:: Supplied material

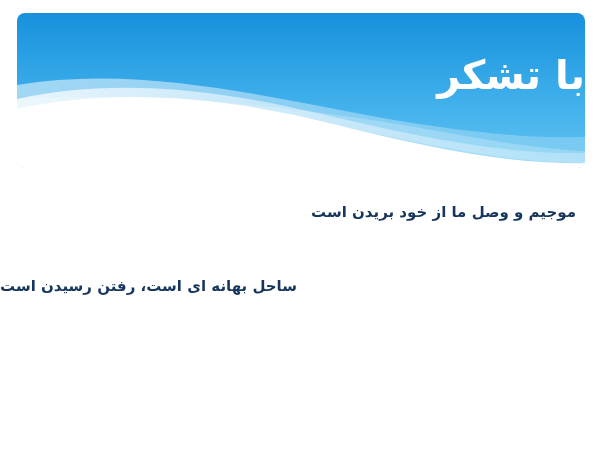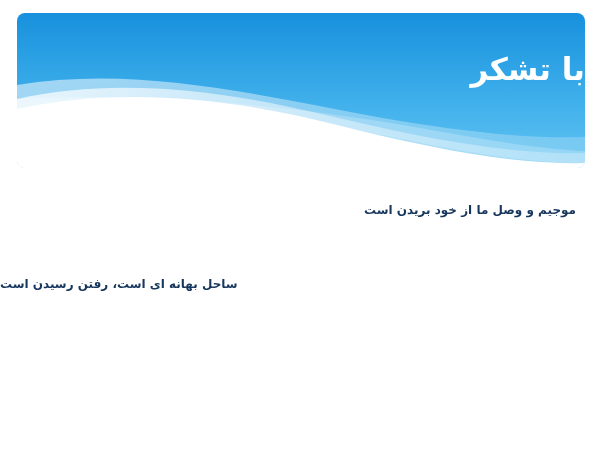--- a/index.html
+++ b/index.html
@@ -45,21 +45,21 @@
     padding-left: 0;
     padding-right: 0;
     pointer-events: none;
   }
   .slide-title {
     display: inline-block;
     margin: 0;
     margin-right: 0;
     padding-right: 0;
     font-family: "DejaVu Sans", "Liberation Sans", sans-serif;
-    font-size: 31px;
+    font-size: 40px;
     font-weight: bold;
     color: #ffffff;
     line-height: 1.25;
     letter-spacing: 0px;
     direction: rtl;
     unicode-bidi: embed;
     white-space: nowrap;
   }
   .title-inner {
     padding-left: 22px;
@@ -69,21 +69,21 @@
   .body-area {
     position: absolute;
     left: 0;
     top: 196px;
     width: 600px;
     direction: rtl;
   }
   .body-line {
     display: block;
     font-family: "DejaVu Sans", "Liberation Sans", sans-serif;
-    font-size: 12px;
+    font-size: 15px;
     font-weight: bold;
     color: #17365D;
     line-height: 1.35;
     direction: rtl;
     unicode-bidi: embed;
     white-space: nowrap;
   }
   .line-1 {
     position: absolute;
     top: 6px;

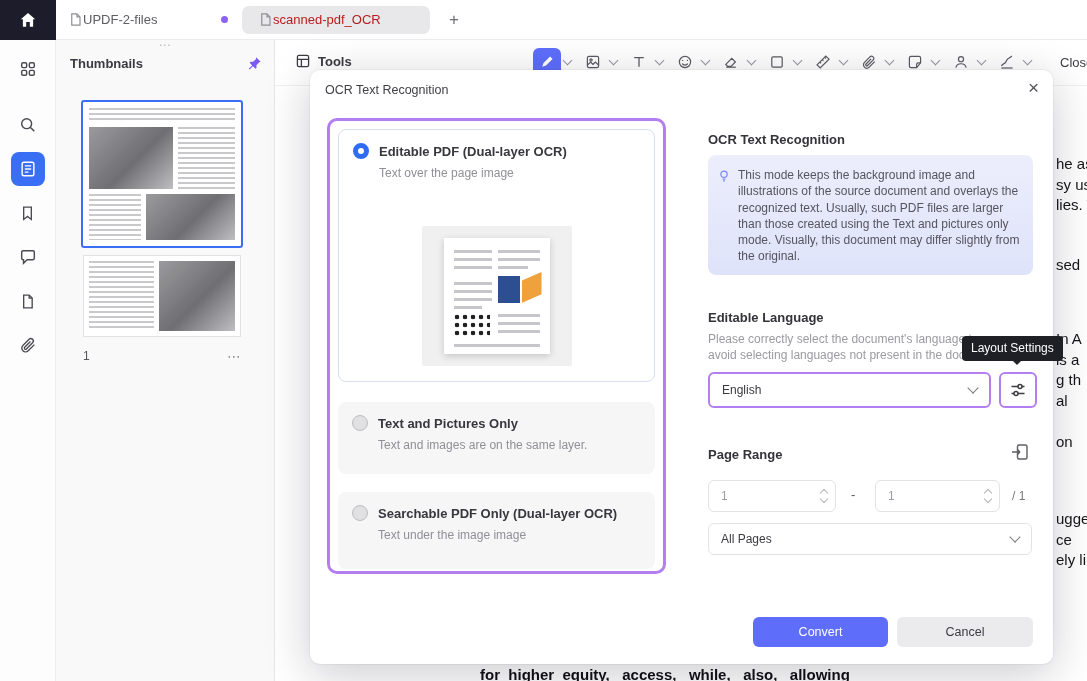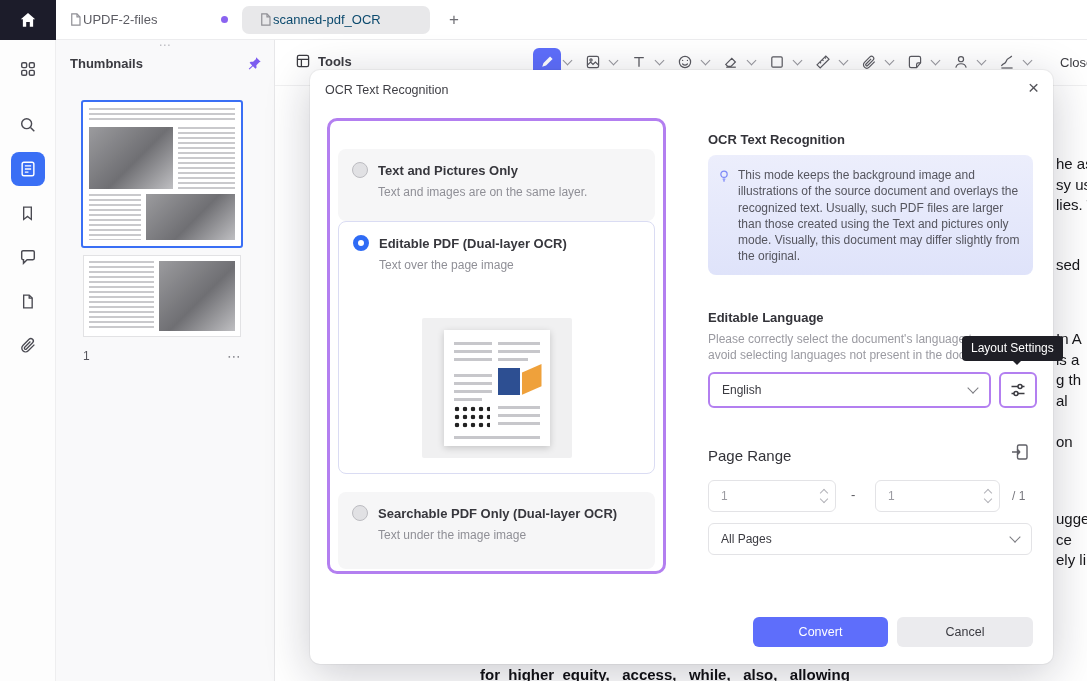--- a/index.html
+++ b/index.html
@@ -7,21 +7,21 @@
   body{font-family:"Liberation Sans","DejaVu Sans",sans-serif;background:#fff;position:relative}
   svg{display:block}
   .app{position:absolute;inset:0}
 
   
   .tabbar{position:absolute;left:0;top:0;width:100%;height:40px;background:#fff;border-bottom:1px solid #ececee;display:flex;align-items:center;z-index:6}
   .home-btn{width:56px;height:40px;background:#1c1c2a;color:#fff;display:flex;align-items:center;justify-content:center;flex:0 0 auto;cursor:pointer}
   .tab{display:flex;align-items:center;gap:0;font-size:13px;color:#5c5c63;cursor:pointer}
   .tab-plain{width:184px;height:40px;padding:0 12px}
   .tab-dot{width:7px;height:7px;border-radius:50%;background:#8a63f0;margin-left:auto}
-  .tab-active{height:28px;margin-left:2px;padding:0 16px;background:#e8e8ea;border-radius:7px;color:#0c4a6e;width:188px}
+  .tab-active{height:28px;margin-left:2px;padding:0 16px;background:#e8e8ea;border-radius:7px;color:#b91c1c;width:188px}
   .newtab{margin-left:14px;font-size:17px;color:#6e6e74;width:20px;text-align:center;cursor:pointer}
   .file-ic{color:#8f8f95}
 
   
   .sidebar{position:absolute;left:0;top:40px;bottom:0;width:56px;background:#fdfdfd;border-right:1px solid #eeeeef;display:flex;flex-direction:column;align-items:center;z-index:5}
   .side-item{width:34px;height:34px;display:flex;align-items:center;justify-content:center;color:#4a4a52;margin-top:10px;border-radius:8px;cursor:pointer}
   .side-item.first{margin-top:12px}
   .side-item.gap{margin-top:22px}
   .side-item.active{background:#3a6ff5;color:#fff}
 
@@ -84,21 +84,21 @@
   .bulb{position:absolute;left:9px;top:13px;color:#7b87f7}
   .lang-label{position:absolute;left:398px;top:240px;font-size:13px;font-weight:700;color:#333339}
   .lang-hint{position:absolute;left:398px;top:261px;width:302px;font-size:12px;line-height:16px;color:#9a9aa1}
   .select{position:absolute;background:#fff;display:flex;align-items:center;cursor:pointer}
   .lang-select{left:398px;top:302px;width:283px;height:36px;border:2px solid #b37ff0;border-radius:6px;padding:0 12px}
   .sel-text{font-size:12px;color:#3a3a40;flex:1}
   .sel-chev{width:8px;height:8px;border-right:1.5px solid #7c7c82;border-bottom:1.5px solid #7c7c82;transform:rotate(45deg);margin-top:-4px}
   .layout-btn{position:absolute;left:689px;top:302px;width:38px;height:36px;border:2px solid #b37ff0;border-radius:6px;background:#fff;display:flex;align-items:center;justify-content:center;color:#3c3c42;cursor:pointer}
   .tooltip{position:absolute;left:652px;top:266px;height:25px;line-height:25px;padding:0 9px;background:#1f1f26;color:#fff;font-size:12px;border-radius:4px;white-space:nowrap;z-index:4}
   .tt-arrow{position:absolute;left:702px;top:290px;width:0;height:0;border:5px solid transparent;border-top-color:#1f1f26;z-index:4}
-  .pr-label{position:absolute;left:398px;top:377px;font-size:15px;font-weight:400;color:#333339}
+  .pr-label{position:absolute;left:398px;top:377px;font-size:13px;font-weight:700;color:#333339}
   .pr-icon{position:absolute;left:700px;top:372px;color:#5f5f66;cursor:pointer}
   .spin{position:absolute;top:410px;height:32px;background:#fff;border:1px solid #e3e3e6;border-radius:6px;display:flex;align-items:center;padding:0 8px 0 12px;cursor:text}
   .spin1{left:398px;width:128px}
   .spin2{left:565px;width:125px}
   .spin-val{flex:1;font-size:12px;color:#9b9ba1}
   .steppers{display:flex;flex-direction:column;align-items:center;gap:4px}
   .st{width:6px;height:6px;border-right:1.3px solid #b3b3b9;border-bottom:1.3px solid #b3b3b9;cursor:pointer}
   .st.up{transform:rotate(-135deg);margin-bottom:-1px}
   .st.dn{transform:rotate(45deg);margin-top:-3px}
   .range-sep{position:absolute;left:541px;top:417px;font-size:13px;color:#55555b}
@@ -345,28 +345,20 @@
         <span class="frag" style="top: 551px;">ely li</span>
       </div>
     <div class="doc-bottom">for  higher  equity,   access,   while,   also,   allowing</div>
   </div>
 
   <section class="dialog">
     <div class="dlg-title">OCR Text Recognition</div>
     <div class="dlg-close">×</div>
 
     <div class="opt-frame">
-      <div class="option plain p2">
-        <div class="radio-row">
-          <span class="radio off"></span>
-          <span class="opt-label">Text and Pictures Only</span>
-        </div>
-        <div class="opt-desc">Text and images are on the same layer.</div>
-      </div>
-
       <div class="option sel">
         <div class="radio-row">
           <span class="radio on"></span>
           <span class="opt-label">Editable PDF (Dual-layer OCR)</span>
         </div>
         <div class="opt-desc">Text over the page image</div>
         <div class="illus">
           <div class="ipage">
             <div class="b" style="left:10px;top:12px;width:38px"></div>
             <div class="b" style="left:10px;top:20px;width:38px"></div>
@@ -382,20 +374,28 @@
             <div class="b" style="left:10px;top:68px;width:28px"></div>
             <div class="gridd"></div>
             <div class="b" style="left:54px;top:76px;width:42px"></div>
             <div class="b" style="left:54px;top:84px;width:42px"></div>
             <div class="b" style="left:54px;top:92px;width:42px"></div>
             <div class="b" style="left:10px;top:106px;width:86px"></div>
           </div>
         </div>
       </div>
 
+      <div class="option plain p2">
+        <div class="radio-row">
+          <span class="radio off"></span>
+          <span class="opt-label">Text and Pictures Only</span>
+        </div>
+        <div class="opt-desc">Text and images are on the same layer.</div>
+      </div>
+
       <div class="option plain p3">
         <div class="radio-row">
           <span class="radio off"></span>
           <span class="opt-label">Searchable PDF Only (Dual-layer OCR)</span>
         </div>
         <div class="opt-desc">Text under the image image</div>
       </div>
     </div>
 
     <div class="rc-head">OCR Text Recognition</div>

::::

## What to produce
Each entry above should be given again exactly, with its pictures omitted.

## Response area
--- a/index.html
+++ b/index.html
@@ -45,21 +45,21 @@
     padding-left: 0;
     padding-right: 0;
     pointer-events: none;
   }
   .slide-title {
     display: inline-block;
     margin: 0;
     margin-right: 0;
     padding-right: 0;
     font-family: "DejaVu Sans", "Liberation Sans", sans-serif;
-    font-size: 31px;
+    font-size: 40px;
     font-weight: bold;
     color: #ffffff;
     line-height: 1.25;
     letter-spacing: 0px;
     direction: rtl;
     unicode-bidi: embed;
     white-space: nowrap;
   }
   .title-inner {
     padding-left: 22px;
@@ -69,21 +69,21 @@
   .body-area {
     position: absolute;
     left: 0;
     top: 196px;
     width: 600px;
     direction: rtl;
   }
   .body-line {
     display: block;
     font-family: "DejaVu Sans", "Liberation Sans", sans-serif;
-    font-size: 12px;
+    font-size: 15px;
     font-weight: bold;
     color: #17365D;
     line-height: 1.35;
     direction: rtl;
     unicode-bidi: embed;
     white-space: nowrap;
   }
   .line-1 {
     position: absolute;
     top: 6px;

--- a/index.html
+++ b/index.html
@@ -7,21 +7,21 @@
   body{font-family:"Liberation Sans","DejaVu Sans",sans-serif;background:#fff;position:relative}
   svg{display:block}
   .app{position:absolute;inset:0}
 
   
   .tabbar{position:absolute;left:0;top:0;width:100%;height:40px;background:#fff;border-bottom:1px solid #ececee;display:flex;align-items:center;z-index:6}
   .home-btn{width:56px;height:40px;background:#1c1c2a;color:#fff;display:flex;align-items:center;justify-content:center;flex:0 0 auto;cursor:pointer}
   .tab{display:flex;align-items:center;gap:0;font-size:13px;color:#5c5c63;cursor:pointer}
   .tab-plain{width:184px;height:40px;padding:0 12px}
   .tab-dot{width:7px;height:7px;border-radius:50%;background:#8a63f0;margin-left:auto}
-  .tab-active{height:28px;margin-left:2px;padding:0 16px;background:#e8e8ea;border-radius:7px;color:#0c4a6e;width:188px}
+  .tab-active{height:28px;margin-left:2px;padding:0 16px;background:#e8e8ea;border-radius:7px;color:#b91c1c;width:188px}
   .newtab{margin-left:14px;font-size:17px;color:#6e6e74;width:20px;text-align:center;cursor:pointer}
   .file-ic{color:#8f8f95}
 
   
   .sidebar{position:absolute;left:0;top:40px;bottom:0;width:56px;background:#fdfdfd;border-right:1px solid #eeeeef;display:flex;flex-direction:column;align-items:center;z-index:5}
   .side-item{width:34px;height:34px;display:flex;align-items:center;justify-content:center;color:#4a4a52;margin-top:10px;border-radius:8px;cursor:pointer}
   .side-item.first{margin-top:12px}
   .side-item.gap{margin-top:22px}
   .side-item.active{background:#3a6ff5;color:#fff}
 
@@ -84,21 +84,21 @@
   .bulb{position:absolute;left:9px;top:13px;color:#7b87f7}
   .lang-label{position:absolute;left:398px;top:240px;font-size:13px;font-weight:700;color:#333339}
   .lang-hint{position:absolute;left:398px;top:261px;width:302px;font-size:12px;line-height:16px;color:#9a9aa1}
   .select{position:absolute;background:#fff;display:flex;align-items:center;cursor:pointer}
   .lang-select{left:398px;top:302px;width:283px;height:36px;border:2px solid #b37ff0;border-radius:6px;padding:0 12px}
   .sel-text{font-size:12px;color:#3a3a40;flex:1}
   .sel-chev{width:8px;height:8px;border-right:1.5px solid #7c7c82;border-bottom:1.5px solid #7c7c82;transform:rotate(45deg);margin-top:-4px}
   .layout-btn{position:absolute;left:689px;top:302px;width:38px;height:36px;border:2px solid #b37ff0;border-radius:6px;background:#fff;display:flex;align-items:center;justify-content:center;color:#3c3c42;cursor:pointer}
   .tooltip{position:absolute;left:652px;top:266px;height:25px;line-height:25px;padding:0 9px;background:#1f1f26;color:#fff;font-size:12px;border-radius:4px;white-space:nowrap;z-index:4}
   .tt-arrow{position:absolute;left:702px;top:290px;width:0;height:0;border:5px solid transparent;border-top-color:#1f1f26;z-index:4}
-  .pr-label{position:absolute;left:398px;top:377px;font-size:15px;font-weight:400;color:#333339}
+  .pr-label{position:absolute;left:398px;top:377px;font-size:13px;font-weight:700;color:#333339}
   .pr-icon{position:absolute;left:700px;top:372px;color:#5f5f66;cursor:pointer}
   .spin{position:absolute;top:410px;height:32px;background:#fff;border:1px solid #e3e3e6;border-radius:6px;display:flex;align-items:center;padding:0 8px 0 12px;cursor:text}
   .spin1{left:398px;width:128px}
   .spin2{left:565px;width:125px}
   .spin-val{flex:1;font-size:12px;color:#9b9ba1}
   .steppers{display:flex;flex-direction:column;align-items:center;gap:4px}
   .st{width:6px;height:6px;border-right:1.3px solid #b3b3b9;border-bottom:1.3px solid #b3b3b9;cursor:pointer}
   .st.up{transform:rotate(-135deg);margin-bottom:-1px}
   .st.dn{transform:rotate(45deg);margin-top:-3px}
   .range-sep{position:absolute;left:541px;top:417px;font-size:13px;color:#55555b}
@@ -345,28 +345,20 @@
         <span class="frag" style="top: 551px;">ely li</span>
       </div>
     <div class="doc-bottom">for  higher  equity,   access,   while,   also,   allowing</div>
   </div>
 
   <section class="dialog">
     <div class="dlg-title">OCR Text Recognition</div>
     <div class="dlg-close">×</div>
 
     <div class="opt-frame">
-      <div class="option plain p2">
-        <div class="radio-row">
-          <span class="radio off"></span>
-          <span class="opt-label">Text and Pictures Only</span>
-        </div>
-        <div class="opt-desc">Text and images are on the same layer.</div>
-      </div>
-
       <div class="option sel">
         <div class="radio-row">
           <span class="radio on"></span>
           <span class="opt-label">Editable PDF (Dual-layer OCR)</span>
         </div>
         <div class="opt-desc">Text over the page image</div>
         <div class="illus">
           <div class="ipage">
             <div class="b" style="left:10px;top:12px;width:38px"></div>
             <div class="b" style="left:10px;top:20px;width:38px"></div>
@@ -382,20 +374,28 @@
             <div class="b" style="left:10px;top:68px;width:28px"></div>
             <div class="gridd"></div>
             <div class="b" style="left:54px;top:76px;width:42px"></div>
             <div class="b" style="left:54px;top:84px;width:42px"></div>
             <div class="b" style="left:54px;top:92px;width:42px"></div>
             <div class="b" style="left:10px;top:106px;width:86px"></div>
           </div>
         </div>
       </div>
 
+      <div class="option plain p2">
+        <div class="radio-row">
+          <span class="radio off"></span>
+          <span class="opt-label">Text and Pictures Only</span>
+        </div>
+        <div class="opt-desc">Text and images are on the same layer.</div>
+      </div>
+
       <div class="option plain p3">
         <div class="radio-row">
           <span class="radio off"></span>
           <span class="opt-label">Searchable PDF Only (Dual-layer OCR)</span>
         </div>
         <div class="opt-desc">Text under the image image</div>
       </div>
     </div>
 
     <div class="rc-head">OCR Text Recognition</div>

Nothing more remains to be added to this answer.